Facing the facts about climate change
There are countries in the world that condemn the denial of undisputed truths. Forwarding a platform based on lies for one’s own personal gain should be reprimanded. There is a case to be made that undisputed scientific knowledge should be treated the same way. It should be against the law to deny the global threats this planet faces by the forces of climate change. Like evolution, or other key events in history that have sparked fierce debate, I feel little need to present public opinion polls that further my own thoughts on this issue. It doesn’t matter whether the population believes it is happening because science is not about one’s belief system. “The good thing about science is that it’s true weather or not you believe in it,” as Neil deGrasse Tyson once put it. There is no consensus that questions the reality of the times in which we live. Like other points in history, whether in this country or others, there have been spirited debates as to why certain things happened the way they did, the forces that lead to the occurrence of certain events, and whether or not the strong men of world history had possessed the clout that historians have given them.
Congress denying facts is nothing new. As of February 2015, 56 percent of Congressional Republicans denied that climate change was taking place. Of the 50 states, only eight had no congresspeople who denied climate change. Such opinions can be explained by the more than $60 million the 114th Congress received in campaign contributions from the fossil fuel industry. Given that all but seven states in the great 48 are home to elected officials who deny the existence of climate change, over 300 million people have been affected by more than “500 climate related disaster declarations since 2011.”
Facts don’t care about your feelings, but that doesn’t mean that people care about facts. The election of Donald Trump, someone who believes that climate change is a hoax perpetuated by the Chinese, is a testament to this. The furthering of lies and misinformation perpetuated by the current administration has been continued by Scott Pruitt, the current head of the Environmental Protection Agency. In March, Pruitt spoke about his doubts with regards to the effects carbon emissions have on global warming. Pruitt said, “I think that measuring with precision human activity on the climate is something very challenging to do and there’s tremendous disagreement about the degree of impact, so, no, I would not agree that it’s a primary contributor to the global warming that we see” during an appearance on CNBC. He went on to add, “We need to continue the debate and continue the review and the analysis.” Pruitt, taking advice from Trump, has put plans in place to cut 31 percent of the EPA’s current budget, more than any other agency of government for the 2018 fiscal year.
With the current administration ignoring the facts on climate change, the United States faces an uphill battle when it comes to adhering to the Paris Accords signed by the US along with 194 other nations in 2015. The level of carbon in the atmosphere is at its highest in over 600,000 years. Since scientists began keeping records of changes in global temperature in 1880, of the 10 warmest years on record, nine of them have taken place in the 21st century.
Although there are no plans to make the denial of climate change illegal, it is worth noting that cities all over the country have implemented laws against littering and smoking in public places. Under Mayor Michael Bloomberg, smoking was banned in bars and public parks in New York City.
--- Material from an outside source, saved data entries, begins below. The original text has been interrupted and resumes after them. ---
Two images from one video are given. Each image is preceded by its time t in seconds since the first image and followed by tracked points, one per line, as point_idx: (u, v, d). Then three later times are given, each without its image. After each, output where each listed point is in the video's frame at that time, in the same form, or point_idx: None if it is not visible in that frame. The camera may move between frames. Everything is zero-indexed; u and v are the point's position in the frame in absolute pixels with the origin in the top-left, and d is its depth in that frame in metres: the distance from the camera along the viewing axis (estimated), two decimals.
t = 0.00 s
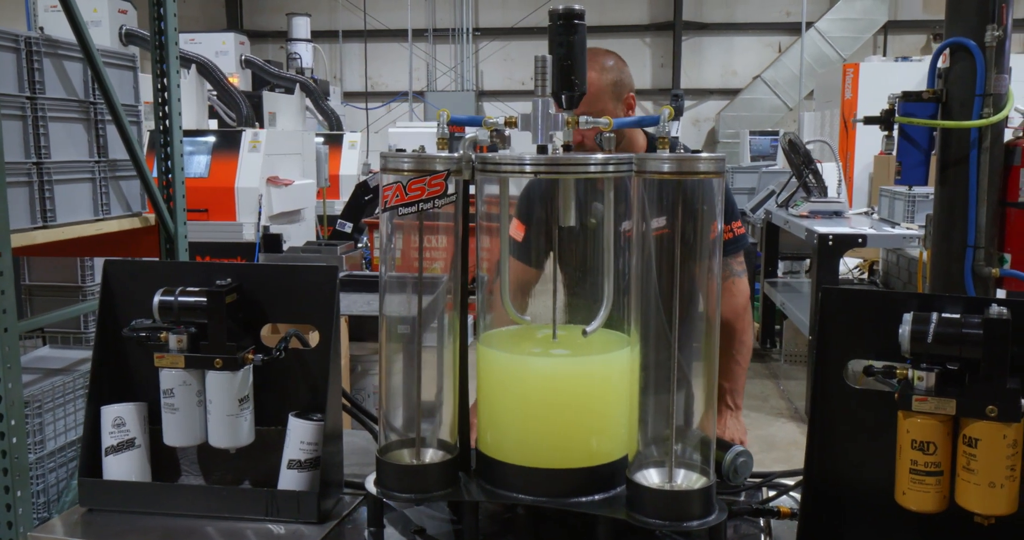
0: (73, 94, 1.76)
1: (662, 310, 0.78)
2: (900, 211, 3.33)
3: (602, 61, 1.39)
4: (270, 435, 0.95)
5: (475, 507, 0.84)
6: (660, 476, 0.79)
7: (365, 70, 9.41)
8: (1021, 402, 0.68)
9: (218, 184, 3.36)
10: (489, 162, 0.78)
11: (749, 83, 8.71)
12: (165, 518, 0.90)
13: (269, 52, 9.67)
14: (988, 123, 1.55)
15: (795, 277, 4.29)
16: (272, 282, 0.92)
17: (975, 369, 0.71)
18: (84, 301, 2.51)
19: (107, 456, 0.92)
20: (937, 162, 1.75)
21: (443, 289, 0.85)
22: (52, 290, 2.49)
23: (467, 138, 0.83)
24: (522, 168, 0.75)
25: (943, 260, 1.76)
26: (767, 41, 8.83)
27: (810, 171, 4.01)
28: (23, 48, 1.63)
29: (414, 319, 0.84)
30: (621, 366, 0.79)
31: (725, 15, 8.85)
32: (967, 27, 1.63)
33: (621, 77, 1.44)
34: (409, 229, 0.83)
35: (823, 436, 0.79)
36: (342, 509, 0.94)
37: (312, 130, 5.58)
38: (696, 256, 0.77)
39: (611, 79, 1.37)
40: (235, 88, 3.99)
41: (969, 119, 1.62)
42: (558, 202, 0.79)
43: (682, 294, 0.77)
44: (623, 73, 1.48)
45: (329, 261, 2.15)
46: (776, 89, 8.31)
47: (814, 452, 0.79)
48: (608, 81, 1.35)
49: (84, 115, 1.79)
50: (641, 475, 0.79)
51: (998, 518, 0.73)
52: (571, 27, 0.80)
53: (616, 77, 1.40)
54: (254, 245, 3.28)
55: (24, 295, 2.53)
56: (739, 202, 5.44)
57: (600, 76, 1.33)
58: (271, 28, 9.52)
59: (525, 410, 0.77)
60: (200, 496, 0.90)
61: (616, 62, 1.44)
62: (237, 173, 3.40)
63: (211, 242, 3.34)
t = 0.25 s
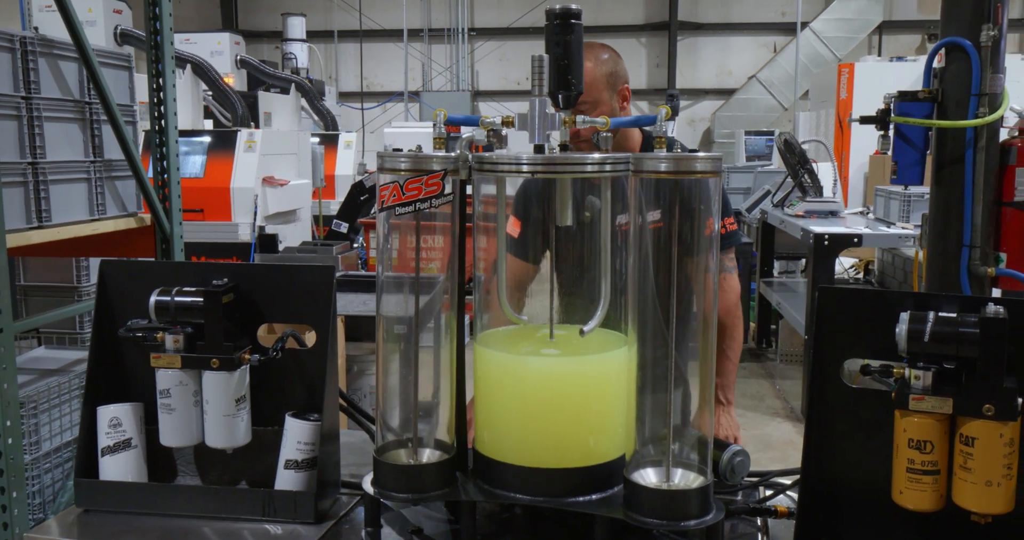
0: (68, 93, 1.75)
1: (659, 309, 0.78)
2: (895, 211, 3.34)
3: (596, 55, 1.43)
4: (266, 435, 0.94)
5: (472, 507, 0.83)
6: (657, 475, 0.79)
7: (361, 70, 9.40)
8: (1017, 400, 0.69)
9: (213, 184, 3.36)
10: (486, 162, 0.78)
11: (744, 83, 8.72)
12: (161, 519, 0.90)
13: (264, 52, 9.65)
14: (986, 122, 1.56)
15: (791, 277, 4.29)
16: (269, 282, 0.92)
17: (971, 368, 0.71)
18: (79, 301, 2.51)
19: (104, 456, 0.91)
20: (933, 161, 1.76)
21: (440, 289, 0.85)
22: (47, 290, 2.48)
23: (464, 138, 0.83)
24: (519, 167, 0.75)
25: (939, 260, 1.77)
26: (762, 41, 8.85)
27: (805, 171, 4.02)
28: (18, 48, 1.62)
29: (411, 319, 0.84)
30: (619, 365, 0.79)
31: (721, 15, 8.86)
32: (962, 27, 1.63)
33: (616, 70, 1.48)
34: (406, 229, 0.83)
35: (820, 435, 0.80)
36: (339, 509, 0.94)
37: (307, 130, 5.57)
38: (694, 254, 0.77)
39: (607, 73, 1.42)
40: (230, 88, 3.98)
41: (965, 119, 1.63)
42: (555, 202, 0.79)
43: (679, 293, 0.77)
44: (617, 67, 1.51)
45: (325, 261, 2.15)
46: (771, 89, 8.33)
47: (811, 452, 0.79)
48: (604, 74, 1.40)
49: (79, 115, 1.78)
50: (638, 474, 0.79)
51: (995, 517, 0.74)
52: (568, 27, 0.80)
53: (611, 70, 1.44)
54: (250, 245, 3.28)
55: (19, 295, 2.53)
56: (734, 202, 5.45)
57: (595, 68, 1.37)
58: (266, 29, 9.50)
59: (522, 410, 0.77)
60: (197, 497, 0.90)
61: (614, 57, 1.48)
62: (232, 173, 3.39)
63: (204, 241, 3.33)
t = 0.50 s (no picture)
0: (64, 94, 1.75)
1: (657, 309, 0.78)
2: (891, 211, 3.35)
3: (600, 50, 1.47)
4: (263, 435, 0.94)
5: (469, 507, 0.83)
6: (654, 475, 0.79)
7: (357, 70, 9.39)
8: (1014, 400, 0.69)
9: (209, 184, 3.35)
10: (483, 162, 0.78)
11: (740, 83, 8.74)
12: (157, 519, 0.90)
13: (260, 53, 9.64)
14: (981, 121, 1.56)
15: (787, 277, 4.30)
16: (266, 283, 0.92)
17: (969, 368, 0.71)
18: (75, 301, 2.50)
19: (100, 457, 0.91)
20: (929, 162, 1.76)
21: (437, 289, 0.85)
22: (42, 290, 2.48)
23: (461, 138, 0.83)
24: (516, 168, 0.75)
25: (935, 260, 1.77)
26: (758, 41, 8.86)
27: (801, 171, 4.03)
28: (13, 48, 1.62)
29: (408, 319, 0.84)
30: (616, 366, 0.79)
31: (717, 15, 8.87)
32: (958, 27, 1.64)
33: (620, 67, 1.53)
34: (403, 229, 0.83)
35: (817, 435, 0.80)
36: (336, 509, 0.94)
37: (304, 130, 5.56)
38: (691, 254, 0.77)
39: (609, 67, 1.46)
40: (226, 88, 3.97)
41: (961, 119, 1.63)
42: (552, 202, 0.79)
43: (676, 293, 0.77)
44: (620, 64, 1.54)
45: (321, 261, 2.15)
46: (767, 89, 8.34)
47: (808, 452, 0.80)
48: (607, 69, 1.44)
49: (75, 115, 1.78)
50: (635, 474, 0.79)
51: (992, 516, 0.74)
52: (565, 27, 0.79)
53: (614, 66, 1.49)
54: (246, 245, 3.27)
55: (15, 295, 2.52)
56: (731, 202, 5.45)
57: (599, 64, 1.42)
58: (262, 29, 9.49)
59: (519, 411, 0.77)
60: (194, 497, 0.90)
61: (616, 54, 1.53)
62: (228, 174, 3.38)
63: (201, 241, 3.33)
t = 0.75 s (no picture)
0: (60, 94, 1.75)
1: (655, 309, 0.78)
2: (888, 211, 3.35)
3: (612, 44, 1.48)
4: (261, 436, 0.94)
5: (467, 507, 0.83)
6: (652, 474, 0.79)
7: (354, 70, 9.38)
8: (1011, 399, 0.69)
9: (205, 185, 3.35)
10: (480, 162, 0.78)
11: (737, 83, 8.75)
12: (155, 520, 0.90)
13: (256, 53, 9.63)
14: (978, 121, 1.56)
15: (784, 277, 4.30)
16: (264, 283, 0.92)
17: (965, 368, 0.71)
18: (72, 302, 2.50)
19: (98, 458, 0.91)
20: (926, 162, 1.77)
21: (435, 289, 0.85)
22: (38, 291, 2.47)
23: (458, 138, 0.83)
24: (513, 168, 0.75)
25: (932, 260, 1.78)
26: (754, 41, 8.87)
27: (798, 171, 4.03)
28: (10, 48, 1.62)
29: (406, 319, 0.84)
30: (614, 366, 0.79)
31: (713, 15, 8.88)
32: (955, 27, 1.64)
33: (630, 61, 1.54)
34: (400, 229, 0.83)
35: (814, 435, 0.80)
36: (333, 510, 0.94)
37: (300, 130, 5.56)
38: (688, 253, 0.77)
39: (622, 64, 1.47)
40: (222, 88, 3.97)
41: (957, 119, 1.63)
42: (549, 203, 0.79)
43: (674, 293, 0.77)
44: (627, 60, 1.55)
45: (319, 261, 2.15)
46: (764, 89, 8.35)
47: (806, 452, 0.80)
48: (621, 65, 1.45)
49: (72, 115, 1.78)
50: (632, 474, 0.79)
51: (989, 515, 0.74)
52: (562, 27, 0.80)
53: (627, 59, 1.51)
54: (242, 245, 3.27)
55: (11, 296, 2.52)
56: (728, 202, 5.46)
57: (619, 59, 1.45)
58: (258, 29, 9.48)
59: (517, 411, 0.77)
60: (191, 497, 0.90)
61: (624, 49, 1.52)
62: (225, 174, 3.38)
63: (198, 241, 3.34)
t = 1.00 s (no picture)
0: (48, 95, 1.73)
1: (646, 309, 0.78)
2: (875, 211, 3.38)
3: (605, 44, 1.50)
4: (252, 438, 0.94)
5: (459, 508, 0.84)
6: (642, 474, 0.80)
7: (341, 71, 9.36)
8: (998, 398, 0.70)
9: (194, 185, 3.33)
10: (471, 164, 0.78)
11: (724, 84, 8.79)
12: (145, 523, 0.89)
13: (243, 53, 9.59)
14: (964, 123, 1.58)
15: (772, 277, 4.33)
16: (254, 286, 0.92)
17: (954, 367, 0.72)
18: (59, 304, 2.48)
19: (88, 460, 0.90)
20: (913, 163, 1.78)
21: (426, 290, 0.85)
22: (24, 292, 2.45)
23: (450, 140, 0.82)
24: (504, 169, 0.75)
25: (919, 260, 1.79)
26: (741, 42, 8.92)
27: (785, 171, 4.05)
28: None
29: (398, 321, 0.84)
30: (605, 368, 0.79)
31: (700, 16, 8.92)
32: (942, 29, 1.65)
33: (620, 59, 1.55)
34: (392, 231, 0.82)
35: (804, 434, 0.80)
36: (325, 511, 0.93)
37: (288, 130, 5.53)
38: (679, 254, 0.77)
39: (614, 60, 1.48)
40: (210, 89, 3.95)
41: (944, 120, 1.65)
42: (540, 203, 0.79)
43: (665, 294, 0.78)
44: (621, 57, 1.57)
45: (308, 263, 2.14)
46: (751, 89, 8.39)
47: (796, 452, 0.80)
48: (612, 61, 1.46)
49: (60, 116, 1.76)
50: (624, 474, 0.80)
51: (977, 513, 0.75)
52: (553, 29, 0.80)
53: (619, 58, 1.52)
54: (230, 246, 3.26)
55: None
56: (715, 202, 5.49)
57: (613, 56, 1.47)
58: (245, 29, 9.44)
59: (509, 413, 0.77)
60: (181, 500, 0.89)
61: (621, 46, 1.55)
62: (213, 175, 3.36)
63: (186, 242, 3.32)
New Yorkers can also be fined for littering. It is worth asking why these laws are in place. Is it because New York City is strapped for cash and needs more revenue? Maybe Bloomberg wants the city to look better and the most effective way to go about it is to control where people put their trash and how they harm their bodies. He did it for the public good. Everyone benefits from clean streets and clean air, so a healthy environment is a public good.
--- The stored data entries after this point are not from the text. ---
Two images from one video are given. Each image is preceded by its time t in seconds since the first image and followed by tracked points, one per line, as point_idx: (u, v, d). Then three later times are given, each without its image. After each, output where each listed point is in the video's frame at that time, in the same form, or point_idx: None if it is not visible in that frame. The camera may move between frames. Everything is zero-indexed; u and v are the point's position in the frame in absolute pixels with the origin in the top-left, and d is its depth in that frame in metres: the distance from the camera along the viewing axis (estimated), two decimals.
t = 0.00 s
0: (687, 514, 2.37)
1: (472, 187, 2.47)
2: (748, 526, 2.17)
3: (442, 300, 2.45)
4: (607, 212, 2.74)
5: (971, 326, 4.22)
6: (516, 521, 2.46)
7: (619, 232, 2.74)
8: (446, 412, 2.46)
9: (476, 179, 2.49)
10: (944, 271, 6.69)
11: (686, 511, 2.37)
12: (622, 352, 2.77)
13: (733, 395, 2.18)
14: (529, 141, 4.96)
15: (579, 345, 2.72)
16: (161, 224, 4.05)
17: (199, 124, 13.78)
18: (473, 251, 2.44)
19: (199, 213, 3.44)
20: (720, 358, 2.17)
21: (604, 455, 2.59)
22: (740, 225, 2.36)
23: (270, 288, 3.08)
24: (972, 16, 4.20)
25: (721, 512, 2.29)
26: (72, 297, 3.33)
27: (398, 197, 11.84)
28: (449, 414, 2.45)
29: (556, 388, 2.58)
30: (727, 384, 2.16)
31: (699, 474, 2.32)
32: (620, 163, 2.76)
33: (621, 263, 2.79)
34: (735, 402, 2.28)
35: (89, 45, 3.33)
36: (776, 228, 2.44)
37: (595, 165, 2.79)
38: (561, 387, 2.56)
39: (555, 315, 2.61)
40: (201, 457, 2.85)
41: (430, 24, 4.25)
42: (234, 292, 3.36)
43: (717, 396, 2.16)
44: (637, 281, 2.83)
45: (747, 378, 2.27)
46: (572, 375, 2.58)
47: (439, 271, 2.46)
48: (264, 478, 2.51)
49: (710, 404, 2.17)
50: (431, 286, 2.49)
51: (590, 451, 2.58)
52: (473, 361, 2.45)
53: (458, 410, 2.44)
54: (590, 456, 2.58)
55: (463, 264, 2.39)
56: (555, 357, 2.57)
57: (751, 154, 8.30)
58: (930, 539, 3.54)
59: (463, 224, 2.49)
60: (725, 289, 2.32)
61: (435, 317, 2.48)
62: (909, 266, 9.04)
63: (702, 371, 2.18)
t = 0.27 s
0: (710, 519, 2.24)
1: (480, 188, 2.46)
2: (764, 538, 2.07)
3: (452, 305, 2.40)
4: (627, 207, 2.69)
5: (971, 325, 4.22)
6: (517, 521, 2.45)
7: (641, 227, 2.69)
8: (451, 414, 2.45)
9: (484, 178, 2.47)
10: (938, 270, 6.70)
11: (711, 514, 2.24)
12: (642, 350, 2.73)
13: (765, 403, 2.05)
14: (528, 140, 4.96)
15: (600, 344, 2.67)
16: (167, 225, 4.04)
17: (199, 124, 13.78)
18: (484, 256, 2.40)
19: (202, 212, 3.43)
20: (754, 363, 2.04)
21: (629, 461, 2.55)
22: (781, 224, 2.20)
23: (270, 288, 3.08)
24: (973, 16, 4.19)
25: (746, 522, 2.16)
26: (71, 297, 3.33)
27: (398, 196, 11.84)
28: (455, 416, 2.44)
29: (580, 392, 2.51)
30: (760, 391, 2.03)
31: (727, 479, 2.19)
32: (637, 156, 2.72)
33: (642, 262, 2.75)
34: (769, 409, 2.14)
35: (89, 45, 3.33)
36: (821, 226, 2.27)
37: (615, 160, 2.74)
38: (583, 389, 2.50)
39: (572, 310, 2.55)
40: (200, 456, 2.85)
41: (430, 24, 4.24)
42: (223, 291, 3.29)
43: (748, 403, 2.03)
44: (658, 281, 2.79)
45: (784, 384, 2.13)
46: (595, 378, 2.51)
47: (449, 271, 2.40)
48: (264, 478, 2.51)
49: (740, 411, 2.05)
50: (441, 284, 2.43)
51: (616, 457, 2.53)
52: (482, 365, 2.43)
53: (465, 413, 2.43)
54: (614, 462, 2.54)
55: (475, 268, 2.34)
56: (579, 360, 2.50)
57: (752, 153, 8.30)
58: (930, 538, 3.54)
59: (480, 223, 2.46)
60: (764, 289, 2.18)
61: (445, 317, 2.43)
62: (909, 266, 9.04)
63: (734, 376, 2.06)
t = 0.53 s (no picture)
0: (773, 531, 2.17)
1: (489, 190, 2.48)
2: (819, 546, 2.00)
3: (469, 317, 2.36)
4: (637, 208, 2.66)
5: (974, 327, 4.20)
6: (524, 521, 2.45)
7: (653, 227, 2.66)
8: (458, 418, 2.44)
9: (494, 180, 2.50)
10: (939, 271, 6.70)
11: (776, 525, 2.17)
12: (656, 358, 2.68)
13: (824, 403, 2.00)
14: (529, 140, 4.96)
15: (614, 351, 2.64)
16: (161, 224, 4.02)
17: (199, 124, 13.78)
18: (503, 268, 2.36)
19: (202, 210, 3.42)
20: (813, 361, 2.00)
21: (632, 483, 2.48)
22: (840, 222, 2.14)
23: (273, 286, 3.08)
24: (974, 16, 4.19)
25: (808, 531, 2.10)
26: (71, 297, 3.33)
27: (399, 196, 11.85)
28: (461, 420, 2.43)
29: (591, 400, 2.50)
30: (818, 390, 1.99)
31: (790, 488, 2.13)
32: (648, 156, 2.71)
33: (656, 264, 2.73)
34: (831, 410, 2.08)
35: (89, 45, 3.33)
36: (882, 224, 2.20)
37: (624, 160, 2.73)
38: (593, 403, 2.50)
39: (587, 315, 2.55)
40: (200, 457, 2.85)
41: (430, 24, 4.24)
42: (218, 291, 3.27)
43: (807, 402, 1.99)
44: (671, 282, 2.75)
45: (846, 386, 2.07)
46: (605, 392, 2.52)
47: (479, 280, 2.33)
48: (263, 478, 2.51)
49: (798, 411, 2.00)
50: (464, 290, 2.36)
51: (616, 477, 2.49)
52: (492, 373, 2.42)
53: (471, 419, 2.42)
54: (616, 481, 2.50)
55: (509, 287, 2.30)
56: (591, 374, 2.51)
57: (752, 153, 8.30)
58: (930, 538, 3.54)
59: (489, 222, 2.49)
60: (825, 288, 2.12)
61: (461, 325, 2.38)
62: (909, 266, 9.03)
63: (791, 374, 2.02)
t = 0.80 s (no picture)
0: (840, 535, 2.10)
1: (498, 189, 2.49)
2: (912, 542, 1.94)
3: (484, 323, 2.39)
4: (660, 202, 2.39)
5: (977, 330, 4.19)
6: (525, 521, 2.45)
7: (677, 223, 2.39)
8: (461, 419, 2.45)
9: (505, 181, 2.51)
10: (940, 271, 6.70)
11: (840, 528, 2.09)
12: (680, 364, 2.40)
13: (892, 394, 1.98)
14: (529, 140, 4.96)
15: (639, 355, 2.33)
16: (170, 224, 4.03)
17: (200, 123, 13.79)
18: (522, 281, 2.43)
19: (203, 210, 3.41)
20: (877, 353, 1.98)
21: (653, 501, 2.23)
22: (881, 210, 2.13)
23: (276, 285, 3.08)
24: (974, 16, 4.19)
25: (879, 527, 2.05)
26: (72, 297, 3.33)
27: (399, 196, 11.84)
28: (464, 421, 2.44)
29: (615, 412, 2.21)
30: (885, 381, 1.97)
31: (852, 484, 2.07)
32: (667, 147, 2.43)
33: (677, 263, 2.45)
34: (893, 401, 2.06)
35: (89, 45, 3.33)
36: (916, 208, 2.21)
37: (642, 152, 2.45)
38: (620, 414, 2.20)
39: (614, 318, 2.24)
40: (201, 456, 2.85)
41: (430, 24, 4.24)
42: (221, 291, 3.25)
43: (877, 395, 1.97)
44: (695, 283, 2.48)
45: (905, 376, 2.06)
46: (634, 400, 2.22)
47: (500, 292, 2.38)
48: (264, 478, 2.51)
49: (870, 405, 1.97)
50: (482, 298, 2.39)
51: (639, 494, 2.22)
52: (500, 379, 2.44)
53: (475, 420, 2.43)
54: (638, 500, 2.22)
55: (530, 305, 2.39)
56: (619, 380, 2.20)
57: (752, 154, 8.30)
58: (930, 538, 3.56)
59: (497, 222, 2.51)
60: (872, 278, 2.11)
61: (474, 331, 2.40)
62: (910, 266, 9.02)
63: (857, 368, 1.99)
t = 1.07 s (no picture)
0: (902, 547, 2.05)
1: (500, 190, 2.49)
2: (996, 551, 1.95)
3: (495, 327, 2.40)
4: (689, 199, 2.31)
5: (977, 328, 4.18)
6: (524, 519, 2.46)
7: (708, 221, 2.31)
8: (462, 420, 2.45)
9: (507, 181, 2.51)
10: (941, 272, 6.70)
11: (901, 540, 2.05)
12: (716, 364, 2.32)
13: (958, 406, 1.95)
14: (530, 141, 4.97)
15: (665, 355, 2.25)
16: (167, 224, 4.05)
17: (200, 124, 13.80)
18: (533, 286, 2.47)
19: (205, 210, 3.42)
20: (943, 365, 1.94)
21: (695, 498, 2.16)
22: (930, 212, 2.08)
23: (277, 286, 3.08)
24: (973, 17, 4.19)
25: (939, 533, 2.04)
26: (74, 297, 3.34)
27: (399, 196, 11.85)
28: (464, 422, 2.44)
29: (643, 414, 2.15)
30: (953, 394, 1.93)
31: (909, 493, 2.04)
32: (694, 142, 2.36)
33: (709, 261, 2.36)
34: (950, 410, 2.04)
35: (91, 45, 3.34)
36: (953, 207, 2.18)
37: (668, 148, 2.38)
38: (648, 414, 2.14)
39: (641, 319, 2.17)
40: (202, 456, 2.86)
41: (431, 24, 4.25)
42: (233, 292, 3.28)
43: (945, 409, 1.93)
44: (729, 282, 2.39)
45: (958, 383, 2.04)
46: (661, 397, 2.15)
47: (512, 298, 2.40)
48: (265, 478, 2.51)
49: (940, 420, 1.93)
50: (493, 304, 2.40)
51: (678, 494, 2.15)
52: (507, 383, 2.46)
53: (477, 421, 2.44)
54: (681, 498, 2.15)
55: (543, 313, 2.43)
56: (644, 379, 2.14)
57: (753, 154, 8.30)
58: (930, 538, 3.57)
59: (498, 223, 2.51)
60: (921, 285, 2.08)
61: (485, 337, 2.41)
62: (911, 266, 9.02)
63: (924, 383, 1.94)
During his lecture at the Mullins Center this past Thursday, Noam Chomsky raised the question several times of whether it’s better for us to be smart or stupid. The answer was far from simple. On the issue of climate change, as Chomsky continued to spell out the doomsday scenario that our world is all too close to experiencing, he outlined how the United States, much to the amazement of the rest of the world, has continued to stand alone in the face of facts. We have chosen to exploit the planet for the profit motive while having total disregard for the planet we inhabit and exploit in the process. It is incumbent upon the average citizen to take note of the 170 congresspeople who insist on having an elementary understanding of facts about this issue.
A global citizenry must unite against the destruction of the planet. If people want to live in a world where they can continue to value what’s important to them, then they are going to need land, clean air and hospitable temperatures in order to be able to do so. That can only happen when we decide to be smart instead of stupid and put fact over fiction.